Work task: Give the lines below again, exactly as they stand, and leave out the images.

Records for processing:
•••••
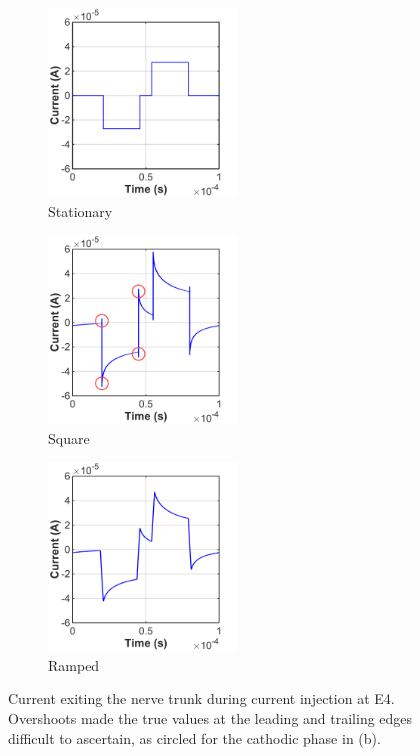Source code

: \begin{figure}[p]
    \centering
    \begin{subfigure}[t]{0.33\textwidth}
        \centering
        \includegraphics[width=5cm]{Simulations/TimeDep/I_NVIII-term4-hemi_gnd-stat}
        \caption{Stationary}
        \label{fig:nerve_current_stat}
    \end{subfigure}%
    \hfill%
    \begin{subfigure}[t]{0.33\textwidth}
        \centering
        \includegraphics[width=5cm]{Simulations/TimeDep/I_NVIII-term4-hemi_gnd-S5000-circ}
        \caption{Square}
        \label{fig:nerve_current_S5000}
    \end{subfigure}%
    \hfill%
    \begin{subfigure}[t]{0.33\textwidth}
        \centering
        \includegraphics[width=5cm]{Simulations/TimeDep/I_NVIII-term4-hemi_gnd-R300}
        \caption{Ramped}
        \label{fig:nerve_current_R300}
    \end{subfigure}%
    
	\caption[Current exiting the nerve trunk]{Current exiting the nerve trunk
	during current injection at E4. Overshoots made the true values at the leading
	and trailing edges difficult to ascertain, as circled for the cathodic phase
	in (b).}
	\label{fig:current_comparison_td}
\end{figure}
•••••
Written solution:
Source code

: \begin{figure}[p]
    \centering
    \begin{subfigure}[t]{0.33\textwidth}
        \centering
        \includegraphics[width=5cm]{Simulations/TimeDep/I_NVIII-term4-hemi_gnd-stat}
        \caption{Stationary}
        \label{fig:nerve_current_stat}
    \end{subfigure}%
    \hfill%
    \begin{subfigure}[t]{0.33\textwidth}
        \centering
        \includegraphics[width=5cm]{Simulations/TimeDep/I_NVIII-term4-hemi_gnd-S5000-circ}
        \caption{Square}
        \label{fig:nerve_current_S5000}
    \end{subfigure}%
    \hfill%
    \begin{subfigure}[t]{0.33\textwidth}
        \centering
        \includegraphics[width=5cm]{Simulations/TimeDep/I_NVIII-term4-hemi_gnd-R300}
        \caption{Ramped}
        \label{fig:nerve_current_R300}
    \end{subfigure}%
    
	\caption[Current exiting the nerve trunk]{Current exiting the nerve trunk
	during current injection at E4. Overshoots made the true values at the leading
	and trailing edges difficult to ascertain, as circled for the cathodic phase
	in (b).}
	\label{fig:current_comparison_td}
\end{figure}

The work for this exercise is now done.